Segundo Luiz Augusto, há uma determinação do próprio prefeito Maguito Vilela para que a licitação seja feita o mais rapidamente possível. “É um serviço essencial para a população e que não pode ser suspenso”, resume.

O superintendente lembra que quando a prefeitura tentou abrir uma licitação, em janeiro, foram mais de 20 empresas interessadas. “Mas o edital apresentou problemas, tivemos sete impugnações e resolvemos revogar aquela concorrência para abrir uma nova posteriormente”, salienta.

O edital em fase de conclusão, destina-se ao serviço de coleta e tratamento de lixo em Aparecida e terá duração de 60 meses, no total. “Fizemos um estudo para identificar as necessidades de Aparecida”, completa Luiz Augusto.

Contratos da empresa já foram contestados

Almiro Marcos

A Vital Engenharia Ambiental, que está responsável pelos serviços emergenciais de varrição, coleta de lixo domiciliar e de saúde, e aterro sanitário em Aparecida, foi criada em 2007. Ela é braço do Grupo Queiroz Galvão. A empresa atua em dez cidades.

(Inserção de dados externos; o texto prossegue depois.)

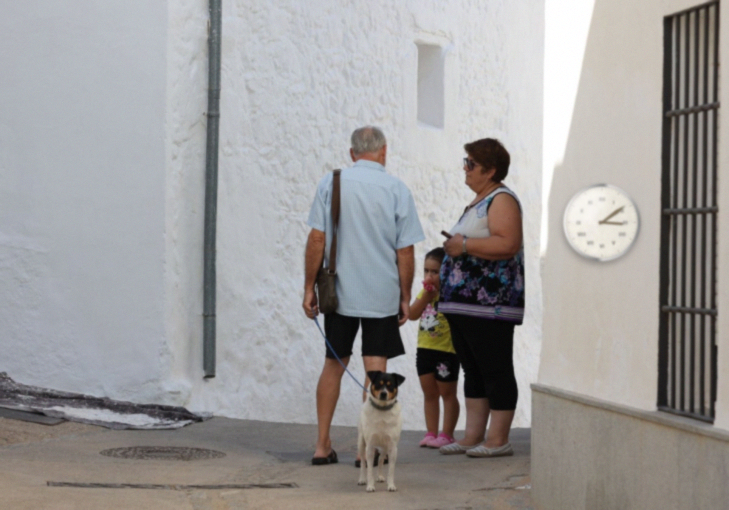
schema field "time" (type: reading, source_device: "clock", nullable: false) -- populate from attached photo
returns 3:09
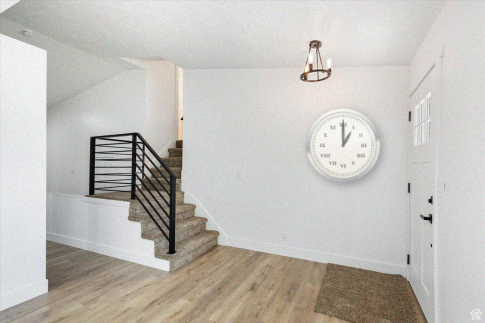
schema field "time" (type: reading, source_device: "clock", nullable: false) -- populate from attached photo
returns 1:00
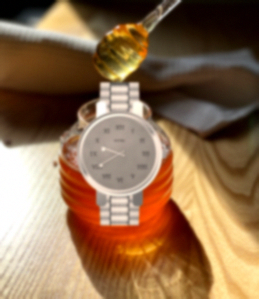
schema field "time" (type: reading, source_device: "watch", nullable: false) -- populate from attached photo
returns 9:40
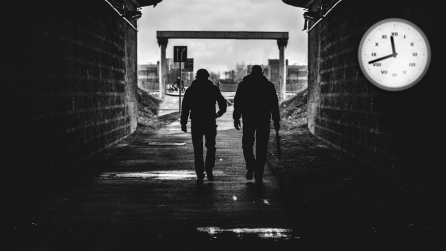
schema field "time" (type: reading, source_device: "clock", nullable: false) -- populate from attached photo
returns 11:42
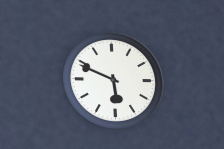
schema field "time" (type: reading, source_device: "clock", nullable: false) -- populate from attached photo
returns 5:49
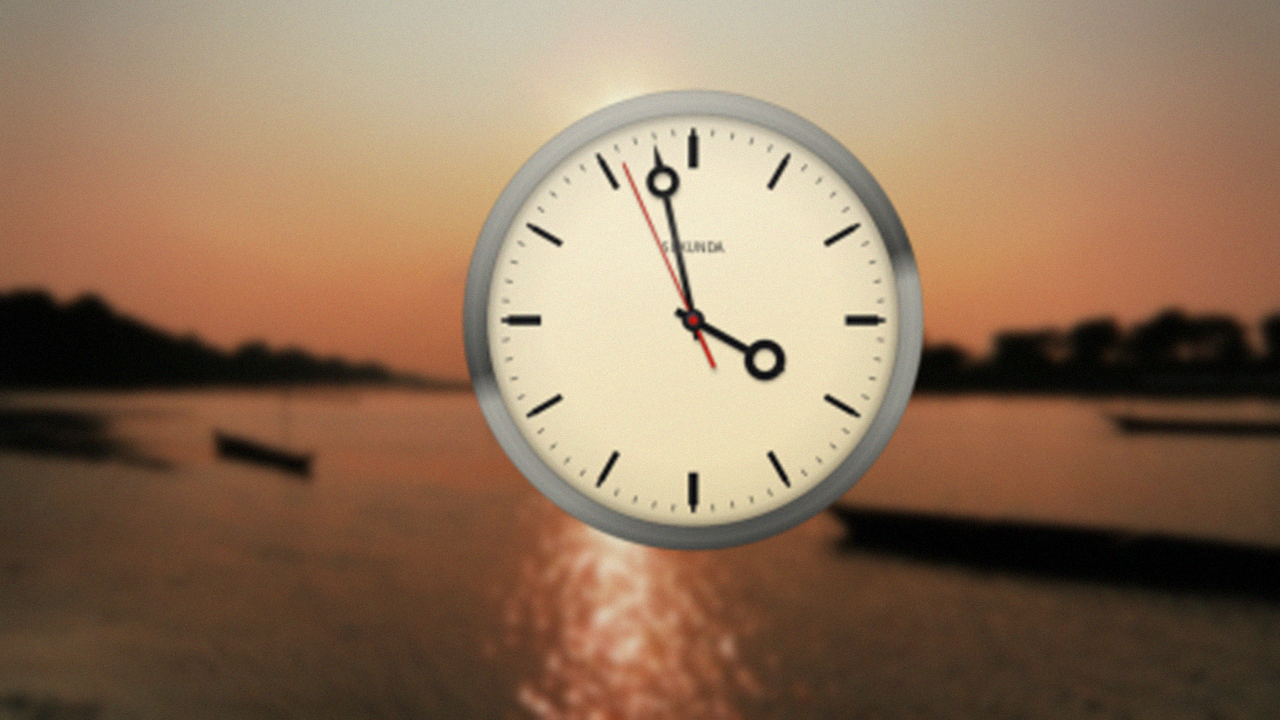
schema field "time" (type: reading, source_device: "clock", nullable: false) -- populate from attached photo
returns 3:57:56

Os serviços prestados foram motivos de contestações parlamentares ou judiciais em pelo menos dois locais: Recife (PE) e Guarujá (SP). A empresa disse que prestou todas as informações que lhe foram solicitadas em todos os casos.

A Vital Engenharia Ambiental informou ao POPULAR que pretende participar como concorrente na licitação a ser aberta em breve em Aparecida de Goiânia.

No início dos trabalhos na cidade goiana, em março, houve muitas reclamações de moradores da cidade. Em vários bairros, o serviço apresentou problemas. De acordo com a empresa, o motivo foi “uma transição entre a forma da prefeitura e da Vital operar o sistema, estando o serviço normalizado desde a segunda semana de março”.

O diretor de meio ambiente de Aparecida, Juliano Cardoso, confessa que o serviço ainda apresenta problemas, apesar de já ter melhorado sensivelmente. “Houve um salto de qualidade, mas ainda não atendemos 100%”, conclui. O município produz mensalmente pouco mais de 20 mil toneladas de lixo.


ANÁLISE

Dinheiro público no lixo?

Aparecida de Goiânia tem uma vez e meia mais ruas para varrer do que Anápolis? Aparecida tem mais de uma vez mais dificuldades ou mais quantidade de lixo domiciliar para coletar do que Brasília? O município apresenta características que tornem a coleta de lixo da saúde quase 90% mais cara do que na capital federal?

Mesmo leigos no assunto podem perceber que há muito a ser explicado nessa história. A principal justificativa da Vital Engenharia Ambiental para os preços altos que estão sendo cobrados em Aparecida são as “características do município”. Quais seriam?

Ninguém discute que a coleta e o tratamento de lixo são essenciais. Ninguém vai contestar que é questão de saúde pública e cidadania. Mas também ninguém pode se fazer de cego diante da situação. Afinal, pode ser dinheiro público indo parar no lixo. E esclarecer nunca é demais. (A.M.)